Electronic equipment such as televisions, telephones, radios, and computers are often constructed using semiconductor components, such as integrated circuits, memory chips, and the like. The semiconductor components are typically constructed from various microelectronic devices fabricated on a semiconductor substrate, such as transistors, capacitors, diodes, resistors, and the like. Each microelectronic device is typically a pattern of conductor, semiconductor, and insulator regions formed on the semiconductor substrate.
The density of the microelectronic devices on the semiconductor substrate may be increased by decreasing the size, or linewidth, of the various semiconductor devices. The decrease in linewidth allows a larger number of such microelectronic devices to be formed on the semiconductor substrate. As a result, the computing power and speed of the semiconductor component may be greatly improved.
In order to decrease the linewidth of the microelectronic device, the size and thickness of the conductor, semiconductor, and insulator regions forming each microelectronic device must be reduced. As the size of the microelectronic device is scaled down to sub-micron sizes, there is a need to form shallow doped regions in the semiconductor substrate. For example, a shallow doped region may be used to construct a shallow junction transistor. Shallow junction transistors are less susceptible to current leakage and the formation of unwanted parasitic connections and devices.

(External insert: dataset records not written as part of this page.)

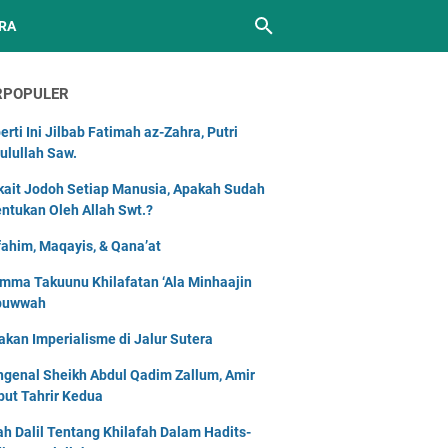
RA
RPOPULER
erti Ini Jilbab Fatimah az-Zahra, Putri
ulullah Saw.
kait Jodoh Setiap Manusia, Apakah Sudah
entukan Oleh Allah Swt.?
ahim, Maqayis, & Qana’at
mma Takuunu Khilafatan ‘Ala Minhaajin
buwwah
akan Imperialisme di Jalur Sutera
genal Sheikh Abdul Qadim Zallum, Amir
but Tahrir Kedua
lah Dalil Tentang Khilafah Dalam Hadits-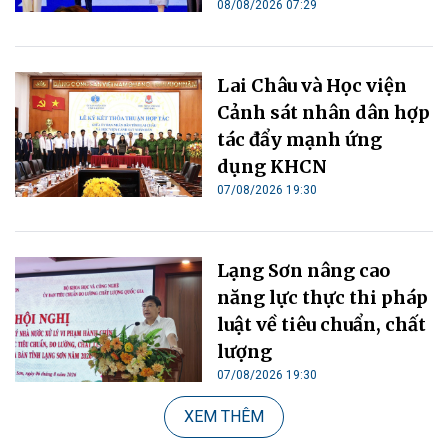
08/08/2026 07:29
Lai Châu và Học viện
Cảnh sát nhân dân hợp
tác đẩy mạnh ứng
dụng KHCN
07/08/2026 19:30
Lạng Sơn nâng cao
năng lực thực thi pháp
luật về tiêu chuẩn, chất
lượng
07/08/2026 19:30
XEM THÊM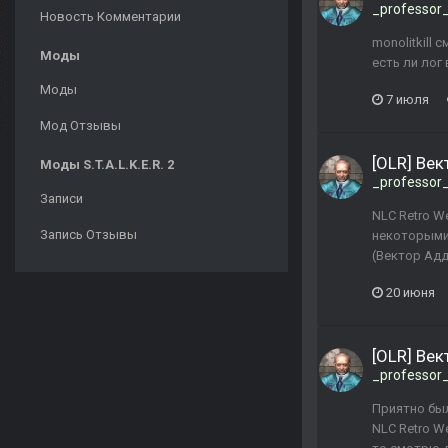
_professor
Новость Комментарии
monolitkill
Моды
есть ли лог
Моды
7 июля
Мод Отзывы
[OLR] Ве
Моды S.T.A.L.K.E.R. 2
_professor
Записи
NLC Retro W
Запись Отзывы
некоторыми 
(Вектор Адд
20 июня
[OLR] Ве
_professor
Приятно был
NLC Retro 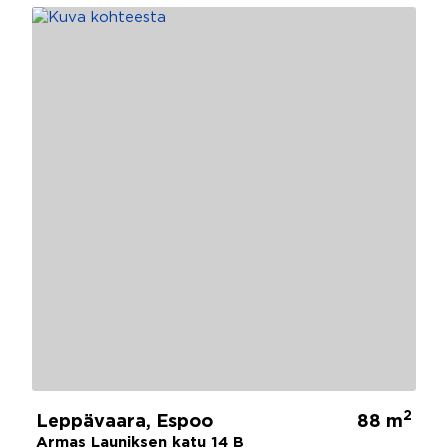
2
Leppävaara, Espoo
88 m
Armas Launiksen katu 14 B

Some techniques for fabricating a shallow doped region include the use of an ion beam to shallowly implant a dopant into the semiconductor substrate. As is well known to those in the art, the ion implantation process generally operates by ionizing and accelerating dopant atoms into the semiconductor substrate. The dopant atoms are thereby implanted into the semiconductor substrate. The doped region of the semiconductor substrate generally forms a conductive region, such as a source or drain component of a transistor.
The ion implantation process often damages the crystal lattice of the semiconductor substrate being implanted. In the case of shallow doped regions, ion implantation damage generally has a greater adverse affect because the size of the doped region is small. For example, damage to the source and drain regions of a shallow junction transistor may result in an increase in the leakage and in the threshold voltage of the transistor, thereby decreasing the performance of the transistor.